The models do some things well. I believe that programming is an interesting mix of inductive and deductive thinking (https://pron.github.io/posts/people-dont-write-programs), and the models have the inductive part down. They can certainly understand what a codebase does faster than I can. But their deductive reasoning, especially when it comes to the details, is severely lacking (e.g. I asked the agent to document my code. It very quickly grasped the design and even inferred some important invariants, but when it saw an `assert` in one subroutine it documented it as guarding a certain invariant. The intended invariant was correct, it just wasn't the one the assertion was guarding). So I still (have to) work as a programmer when working with coding assistants, even if in a different way.

I've read about great successes at using coding agents in "serious" software, but what's common to those cases is that the people using the agents (Mitchell Hashimoto, antirez) are experts in the respective codebase.
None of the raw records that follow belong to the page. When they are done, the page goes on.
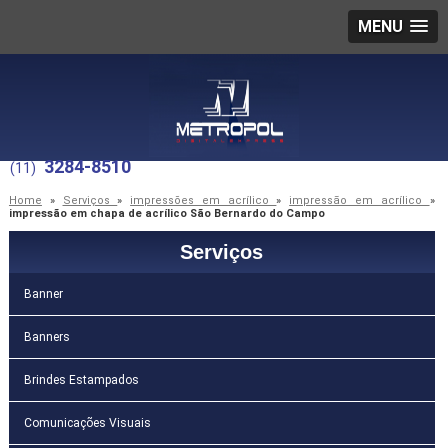
MENU
3284-8510
(11)
Home
»
Serviços
»
impressões em acrílico
»
impressão em acrílico
»
impressão em chapa de acrílico São Bernardo do Campo
Serviços
Banner
Banners
Brindes Estampados
Comunicações Visuais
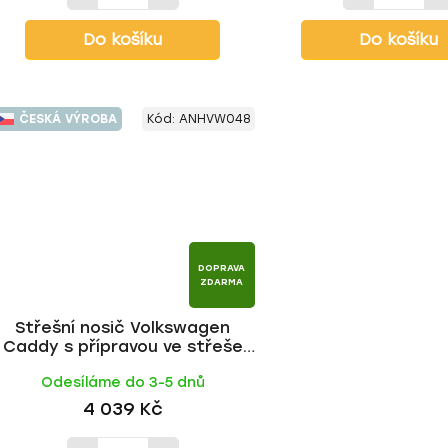
Do košíku
Do košíku
ČESKÁ VÝROBA
Kód:
ANHVW048
DOPRAVA
ZDARMA
Střešní nosič Volkswagen
Caddy s přípravou ve střeše
2015-, ALU BLACK tyč | HAKR
Odesíláme do 3-5 dnů
4 039 Kč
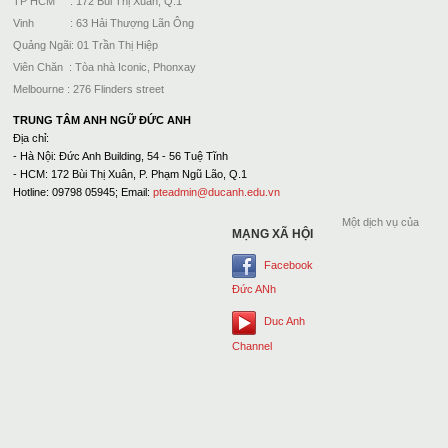
TP HCM : 172 Bùi Thị Xuân, Q.1
Vinh : 63 Hải Thượng Lãn Ông
Quảng Ngãi: 01 Trần Thị Hiệp
Viên Chăn : Tòa nhà Iconic, Phonxay
Melbourne : 276 Flinders street
TRUNG TÂM ANH NGỮ ĐỨC ANH
Địa chỉ:
- Hà Nội: Đức Anh Building, 54 - 56 Tuệ Tĩnh
- HCM: 172 Bùi Thị Xuân, P. Phạm Ngũ Lão, Q.1
Hotline: 09798 05945; Email:
pteadmin@ducanh.edu.vn
Một dịch vụ của
MẠNG XÃ HỘI
Facebook
Đức ANh
Duc Anh
Channel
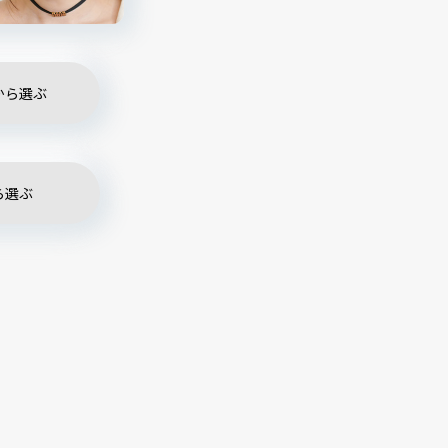
から選ぶ
ら選ぶ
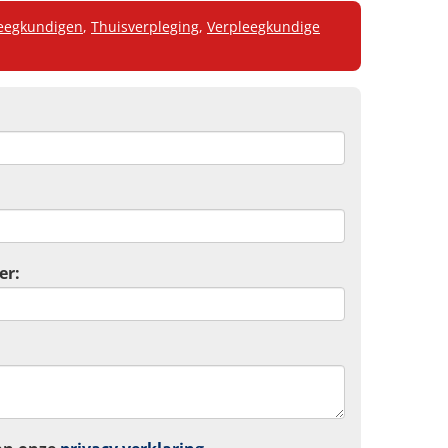
eegkundigen
,
Thuisverpleging
,
Verpleegkundige
er:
At the other end of the spectrum, people who aren't programmers can get some cool programs done, but I've yet to see anything produced in this way (by a non programmer) that I would call serious software.

I don't know what the future will bring, but at the moment, the craft isn't dead. When AI can really program, i.e. the experience is really like that of a team lead, I don't think that the death of programming would concern us, because once they get to that point, the agents will also likely be able to replace the team lead. And middle management. And the CTO, the CFO, and the CEO, and most of the users.

apitman 22 hours ago|
> If I have any doubt that someone might not complete a task, or at least accurately explain why it's proving difficult, with at least 95% certainty, I won't assign them the task

It gets hard to compare AI to humans. You can ask the AI to do things you would never ask a human to do, like retry 1000 times until it works, or assign 20 agents to the same problem with slightly different prompts. Or re-do the entire thing with different aesthetics.

pron 22 hours ago||
No doubt, I'm just saying that working with a coding agent is not even remotely similar to being a team lead. If a member of your team can't complete a task and can't accurately explain what the difficulty is, you're in trouble.